After reading descriptions of all the horrific things that people say on the phone that I posted in my last blog, folks may wonder why it's worth trying to have phone calls or conversations with people they know who are against marriage equalilty.
In fact, with some people, I'm not sure it's worth it. But I've been awed by all the changes of heart that are taking place; I've witnessed it happen in conversations I've had, and my fellow activists have witnessed it in their own conversations. There is a level consciousness raising afoot that I haven't seen since the 1970s and the feminist movement!
Here are three such conversations I've heard about just this week:
- My friend Jo told me that she and her three teenage daughters have been working on her mom, an elderly suburban Catholic woman, for months. They tried every angle they could think of, but no argument could trump her mom's need to obey the Catholic hierarchy. Finally, Jo told me, with a sense of surprise, that these words from her oldest daughter turned the tide: "Grandma," the young adult said, "marriage for same-sex couples is still going to be illegal in Minnesota even if this amendment doesn't pass. It is very likely going to be illegal until you die. Why mess up things for my generation as you leave this planet? Why don't you leave things alone and let us, the ones who will live with this, decide for ourselves?" With that, Jo's mom agreed to vote "no."

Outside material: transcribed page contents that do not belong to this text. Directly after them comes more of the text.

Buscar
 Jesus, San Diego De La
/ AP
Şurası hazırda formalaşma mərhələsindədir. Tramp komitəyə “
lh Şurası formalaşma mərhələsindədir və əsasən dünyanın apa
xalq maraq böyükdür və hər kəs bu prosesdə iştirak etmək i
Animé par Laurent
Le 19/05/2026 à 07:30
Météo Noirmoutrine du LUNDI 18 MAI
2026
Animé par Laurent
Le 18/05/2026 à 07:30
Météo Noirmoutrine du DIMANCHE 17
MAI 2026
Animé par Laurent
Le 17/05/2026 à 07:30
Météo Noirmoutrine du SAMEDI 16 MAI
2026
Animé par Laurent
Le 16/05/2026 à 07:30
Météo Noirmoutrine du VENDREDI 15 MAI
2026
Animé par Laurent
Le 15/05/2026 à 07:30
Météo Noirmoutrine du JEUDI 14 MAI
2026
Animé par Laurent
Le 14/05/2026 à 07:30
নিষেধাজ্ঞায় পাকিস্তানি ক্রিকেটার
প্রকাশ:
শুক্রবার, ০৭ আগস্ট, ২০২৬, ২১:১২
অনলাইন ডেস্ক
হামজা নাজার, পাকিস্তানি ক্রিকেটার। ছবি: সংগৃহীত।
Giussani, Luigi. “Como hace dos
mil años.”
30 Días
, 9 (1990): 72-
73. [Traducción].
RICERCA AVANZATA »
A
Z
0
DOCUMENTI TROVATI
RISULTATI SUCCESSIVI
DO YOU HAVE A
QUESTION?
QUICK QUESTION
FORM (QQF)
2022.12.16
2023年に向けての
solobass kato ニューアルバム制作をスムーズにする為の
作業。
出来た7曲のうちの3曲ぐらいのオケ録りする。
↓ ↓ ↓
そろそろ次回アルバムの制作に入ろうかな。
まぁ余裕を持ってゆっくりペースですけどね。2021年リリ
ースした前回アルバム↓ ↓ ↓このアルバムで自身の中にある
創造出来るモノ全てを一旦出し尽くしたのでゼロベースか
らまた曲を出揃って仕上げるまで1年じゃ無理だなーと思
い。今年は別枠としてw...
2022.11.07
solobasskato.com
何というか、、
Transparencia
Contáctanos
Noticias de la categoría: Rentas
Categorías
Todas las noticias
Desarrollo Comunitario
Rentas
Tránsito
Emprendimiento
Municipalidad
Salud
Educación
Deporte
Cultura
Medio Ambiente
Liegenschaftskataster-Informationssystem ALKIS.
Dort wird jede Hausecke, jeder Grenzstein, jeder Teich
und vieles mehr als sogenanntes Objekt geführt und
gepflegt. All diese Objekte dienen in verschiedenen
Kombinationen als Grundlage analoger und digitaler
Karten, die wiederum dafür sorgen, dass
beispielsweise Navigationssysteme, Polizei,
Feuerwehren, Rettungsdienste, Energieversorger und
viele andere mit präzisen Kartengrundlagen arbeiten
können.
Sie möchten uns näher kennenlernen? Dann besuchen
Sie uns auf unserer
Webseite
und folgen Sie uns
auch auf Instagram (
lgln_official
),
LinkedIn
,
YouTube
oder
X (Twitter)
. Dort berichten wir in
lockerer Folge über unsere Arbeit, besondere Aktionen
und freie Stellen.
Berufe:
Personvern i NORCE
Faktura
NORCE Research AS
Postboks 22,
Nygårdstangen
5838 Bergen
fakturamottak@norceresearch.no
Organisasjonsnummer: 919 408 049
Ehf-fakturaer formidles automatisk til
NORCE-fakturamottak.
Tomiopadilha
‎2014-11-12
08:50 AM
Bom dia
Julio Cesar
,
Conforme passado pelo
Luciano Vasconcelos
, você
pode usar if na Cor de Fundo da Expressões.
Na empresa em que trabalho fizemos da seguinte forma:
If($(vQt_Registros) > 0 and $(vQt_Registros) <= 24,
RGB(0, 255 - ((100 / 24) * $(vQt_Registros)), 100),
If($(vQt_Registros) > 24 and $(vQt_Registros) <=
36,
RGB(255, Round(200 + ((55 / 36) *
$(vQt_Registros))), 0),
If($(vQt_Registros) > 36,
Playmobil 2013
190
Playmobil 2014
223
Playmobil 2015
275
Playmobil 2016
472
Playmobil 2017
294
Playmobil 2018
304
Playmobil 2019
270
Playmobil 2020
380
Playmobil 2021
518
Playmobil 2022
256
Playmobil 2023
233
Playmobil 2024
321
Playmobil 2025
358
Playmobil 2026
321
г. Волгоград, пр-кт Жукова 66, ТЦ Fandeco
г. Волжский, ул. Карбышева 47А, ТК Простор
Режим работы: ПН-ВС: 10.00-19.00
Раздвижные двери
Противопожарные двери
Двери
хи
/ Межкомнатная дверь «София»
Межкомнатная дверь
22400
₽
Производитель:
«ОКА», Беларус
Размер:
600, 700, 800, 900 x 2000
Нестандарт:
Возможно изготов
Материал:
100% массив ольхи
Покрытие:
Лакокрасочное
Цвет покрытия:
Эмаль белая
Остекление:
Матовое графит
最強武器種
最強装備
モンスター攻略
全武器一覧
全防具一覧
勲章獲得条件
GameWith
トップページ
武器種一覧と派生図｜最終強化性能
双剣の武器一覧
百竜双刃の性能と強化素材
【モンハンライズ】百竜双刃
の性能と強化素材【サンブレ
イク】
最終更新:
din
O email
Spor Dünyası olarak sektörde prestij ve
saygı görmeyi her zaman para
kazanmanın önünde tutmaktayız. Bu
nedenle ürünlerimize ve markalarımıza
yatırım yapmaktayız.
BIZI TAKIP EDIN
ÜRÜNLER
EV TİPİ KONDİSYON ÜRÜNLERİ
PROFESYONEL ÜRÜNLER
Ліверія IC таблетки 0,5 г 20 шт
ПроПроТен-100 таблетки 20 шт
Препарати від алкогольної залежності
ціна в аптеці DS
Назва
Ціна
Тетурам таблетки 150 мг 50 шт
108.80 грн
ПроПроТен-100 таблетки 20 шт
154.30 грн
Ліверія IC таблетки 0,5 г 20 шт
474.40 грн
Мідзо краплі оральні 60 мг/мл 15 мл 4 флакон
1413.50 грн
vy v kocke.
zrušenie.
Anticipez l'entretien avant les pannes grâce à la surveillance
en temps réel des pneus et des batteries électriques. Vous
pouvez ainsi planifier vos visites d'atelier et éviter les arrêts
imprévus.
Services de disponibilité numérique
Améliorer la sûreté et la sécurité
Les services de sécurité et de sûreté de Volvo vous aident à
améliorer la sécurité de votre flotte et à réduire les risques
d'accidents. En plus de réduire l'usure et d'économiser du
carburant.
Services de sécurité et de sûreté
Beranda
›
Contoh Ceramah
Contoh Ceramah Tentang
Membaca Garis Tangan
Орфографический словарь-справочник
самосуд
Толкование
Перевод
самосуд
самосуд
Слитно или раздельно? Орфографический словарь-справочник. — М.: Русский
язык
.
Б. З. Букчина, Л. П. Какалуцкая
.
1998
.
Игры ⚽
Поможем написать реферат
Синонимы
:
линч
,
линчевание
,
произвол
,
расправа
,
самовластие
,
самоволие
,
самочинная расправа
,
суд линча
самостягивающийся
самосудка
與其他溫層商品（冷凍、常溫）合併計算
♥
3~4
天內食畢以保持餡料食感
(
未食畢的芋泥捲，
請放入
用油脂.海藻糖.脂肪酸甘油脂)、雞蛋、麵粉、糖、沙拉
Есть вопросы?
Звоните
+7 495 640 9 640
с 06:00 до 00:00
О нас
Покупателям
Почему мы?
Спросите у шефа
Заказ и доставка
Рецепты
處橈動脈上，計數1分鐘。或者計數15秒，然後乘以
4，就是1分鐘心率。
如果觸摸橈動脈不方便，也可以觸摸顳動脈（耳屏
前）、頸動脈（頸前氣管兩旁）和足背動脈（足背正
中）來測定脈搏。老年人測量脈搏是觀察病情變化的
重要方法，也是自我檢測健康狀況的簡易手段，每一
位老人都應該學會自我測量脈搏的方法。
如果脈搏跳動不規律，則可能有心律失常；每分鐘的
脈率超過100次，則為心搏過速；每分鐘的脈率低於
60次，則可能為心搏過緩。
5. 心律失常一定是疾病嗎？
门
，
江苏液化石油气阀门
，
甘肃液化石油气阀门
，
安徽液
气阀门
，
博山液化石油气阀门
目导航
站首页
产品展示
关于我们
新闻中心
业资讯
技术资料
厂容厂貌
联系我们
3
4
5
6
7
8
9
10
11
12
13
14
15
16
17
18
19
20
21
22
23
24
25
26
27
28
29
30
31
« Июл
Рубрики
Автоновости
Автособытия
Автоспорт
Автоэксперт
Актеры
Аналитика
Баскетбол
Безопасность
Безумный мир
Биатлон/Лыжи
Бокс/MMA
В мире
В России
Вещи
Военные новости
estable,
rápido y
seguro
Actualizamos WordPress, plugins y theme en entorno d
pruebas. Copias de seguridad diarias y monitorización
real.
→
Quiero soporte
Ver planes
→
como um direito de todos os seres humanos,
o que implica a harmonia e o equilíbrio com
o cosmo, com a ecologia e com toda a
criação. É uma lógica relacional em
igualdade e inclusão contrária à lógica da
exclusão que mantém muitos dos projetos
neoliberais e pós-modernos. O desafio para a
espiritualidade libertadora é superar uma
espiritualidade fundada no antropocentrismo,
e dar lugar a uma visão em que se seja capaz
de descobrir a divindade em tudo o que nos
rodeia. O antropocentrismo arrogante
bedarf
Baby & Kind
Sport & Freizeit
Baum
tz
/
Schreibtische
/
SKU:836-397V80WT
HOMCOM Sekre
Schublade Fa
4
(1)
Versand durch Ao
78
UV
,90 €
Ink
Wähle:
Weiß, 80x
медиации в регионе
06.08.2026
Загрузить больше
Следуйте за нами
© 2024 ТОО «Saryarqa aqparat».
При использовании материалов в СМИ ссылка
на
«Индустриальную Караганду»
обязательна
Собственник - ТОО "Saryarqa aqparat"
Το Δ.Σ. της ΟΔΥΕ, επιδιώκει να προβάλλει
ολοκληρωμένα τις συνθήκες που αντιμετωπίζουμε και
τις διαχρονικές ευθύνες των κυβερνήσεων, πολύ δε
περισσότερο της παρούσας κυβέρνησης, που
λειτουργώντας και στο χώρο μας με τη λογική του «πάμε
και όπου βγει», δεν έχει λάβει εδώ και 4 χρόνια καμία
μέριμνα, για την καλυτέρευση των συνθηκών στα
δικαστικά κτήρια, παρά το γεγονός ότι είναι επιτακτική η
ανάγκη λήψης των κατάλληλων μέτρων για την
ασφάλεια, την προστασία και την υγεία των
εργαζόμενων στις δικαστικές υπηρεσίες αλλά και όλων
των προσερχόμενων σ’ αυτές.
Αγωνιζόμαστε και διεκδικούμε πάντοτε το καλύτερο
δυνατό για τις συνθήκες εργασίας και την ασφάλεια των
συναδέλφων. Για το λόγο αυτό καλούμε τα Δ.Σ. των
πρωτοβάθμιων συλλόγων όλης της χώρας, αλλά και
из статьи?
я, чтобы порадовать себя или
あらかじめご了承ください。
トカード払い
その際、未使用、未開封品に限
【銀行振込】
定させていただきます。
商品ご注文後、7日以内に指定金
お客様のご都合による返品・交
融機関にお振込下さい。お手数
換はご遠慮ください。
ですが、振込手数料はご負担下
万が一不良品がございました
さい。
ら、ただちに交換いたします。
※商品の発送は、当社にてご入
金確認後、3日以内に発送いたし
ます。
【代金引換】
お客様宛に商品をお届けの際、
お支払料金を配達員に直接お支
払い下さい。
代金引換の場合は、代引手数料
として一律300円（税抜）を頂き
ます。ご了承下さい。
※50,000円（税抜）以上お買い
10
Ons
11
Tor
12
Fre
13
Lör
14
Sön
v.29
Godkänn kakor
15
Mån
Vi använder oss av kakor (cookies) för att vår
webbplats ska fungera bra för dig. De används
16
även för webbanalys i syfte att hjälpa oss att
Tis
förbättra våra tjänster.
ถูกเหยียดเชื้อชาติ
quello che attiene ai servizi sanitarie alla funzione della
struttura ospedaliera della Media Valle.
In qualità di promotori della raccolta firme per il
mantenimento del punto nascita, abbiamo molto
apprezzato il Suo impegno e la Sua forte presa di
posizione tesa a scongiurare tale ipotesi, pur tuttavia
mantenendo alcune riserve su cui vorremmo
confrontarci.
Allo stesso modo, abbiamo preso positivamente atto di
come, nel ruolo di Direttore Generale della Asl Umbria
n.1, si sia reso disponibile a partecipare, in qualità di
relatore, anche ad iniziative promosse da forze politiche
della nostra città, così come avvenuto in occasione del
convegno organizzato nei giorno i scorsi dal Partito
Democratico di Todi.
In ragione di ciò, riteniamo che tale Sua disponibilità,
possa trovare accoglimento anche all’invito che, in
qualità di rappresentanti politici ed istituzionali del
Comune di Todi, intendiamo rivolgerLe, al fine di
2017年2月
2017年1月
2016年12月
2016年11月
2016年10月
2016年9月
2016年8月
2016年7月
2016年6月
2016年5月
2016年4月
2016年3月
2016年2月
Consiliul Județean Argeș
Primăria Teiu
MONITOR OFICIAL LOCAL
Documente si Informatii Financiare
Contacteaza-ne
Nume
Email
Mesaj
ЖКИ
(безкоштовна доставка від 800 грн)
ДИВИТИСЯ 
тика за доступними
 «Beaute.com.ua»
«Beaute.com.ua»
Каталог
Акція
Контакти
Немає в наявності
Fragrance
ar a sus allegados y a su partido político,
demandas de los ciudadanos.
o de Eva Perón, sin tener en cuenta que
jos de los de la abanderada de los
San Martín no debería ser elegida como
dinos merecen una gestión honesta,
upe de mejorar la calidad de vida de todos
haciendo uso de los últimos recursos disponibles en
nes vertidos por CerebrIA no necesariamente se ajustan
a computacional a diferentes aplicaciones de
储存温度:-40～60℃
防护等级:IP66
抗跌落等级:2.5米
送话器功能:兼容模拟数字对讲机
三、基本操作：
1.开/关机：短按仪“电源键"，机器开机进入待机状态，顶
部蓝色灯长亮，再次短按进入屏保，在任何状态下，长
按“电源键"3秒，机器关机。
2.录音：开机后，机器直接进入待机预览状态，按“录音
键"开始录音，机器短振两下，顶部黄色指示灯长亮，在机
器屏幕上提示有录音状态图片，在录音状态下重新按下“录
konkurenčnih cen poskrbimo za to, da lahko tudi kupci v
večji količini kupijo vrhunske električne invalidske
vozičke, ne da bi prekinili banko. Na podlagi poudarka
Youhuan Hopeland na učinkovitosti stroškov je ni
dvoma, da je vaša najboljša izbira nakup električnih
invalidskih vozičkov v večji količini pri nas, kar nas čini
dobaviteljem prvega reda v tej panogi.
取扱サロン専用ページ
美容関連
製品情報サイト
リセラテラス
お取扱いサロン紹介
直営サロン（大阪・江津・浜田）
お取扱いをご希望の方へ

- This one comes from my 16-year-old kid, from a random phone bank of calls. It's written in her own words, part of a reflection paper she writes for school:
[T]he second lady I had a conversation with said she was voting "yes," but that she didn't care what people did with their personal matters. I asked her if she was married, and she said she was. I asked her why she got married, and she said, "Well, why did we get married? We were very young. He had just turned 21, and I was 22. We were right out of school. We were in love!" She has been married 54 years. I laughed, and she asked me why I was laughing. I told her it sounded like a fairy tale. She laughed as well, and I told her about why marriage is important in my family and to me. We talked about me, and at the end she asked what the amendment was about. I told her that if she supported marriage for gay and lesbian couples, she should vote "no." Her answer was, "Oh, so I should vote 'no,' then. OK, I will. Nice talking to you, kid. Have a nice life." It was a really nice conversation.
- Finally, this one was reported to me by someone who was phone banking with me. On Tuesday nights I train people to have conversations with people they know. On Wednesday nights I call people who have been to such trainings, to chat about how their conversations are going. My friend Pam told this story: She called a woman who told Pam that she'd been talking about the amendment to her mom in a small town in northern Minnesota, without any luck. Finally, the woman decided to get in her car and drive four hours north to have a face-to-face conversation. When she got there, she and her mother went round and round about the amendment. Finally the daughter said, in exasperation, "Mom, you had a hard life yourself. Why on Earth would you want to do something that will just make other people's lives even harder?" The mother stopped arguing, sat back, said, "You're right. Why would I?" and agreed not only to vote "no" but to put up a yard sign. The next day the mother called her daughter and said she had talked to her neighbors across the street about the amendment, and they had also agreed to vote "no." She was wondering where they might get another yard sign!
This is what's happening all across the state: changes of heart and mind that, wether we win or lose this Election Day, will bend the moral arc of the universe toward justice and ensure that, someday, marriage will be an option for all committed couples.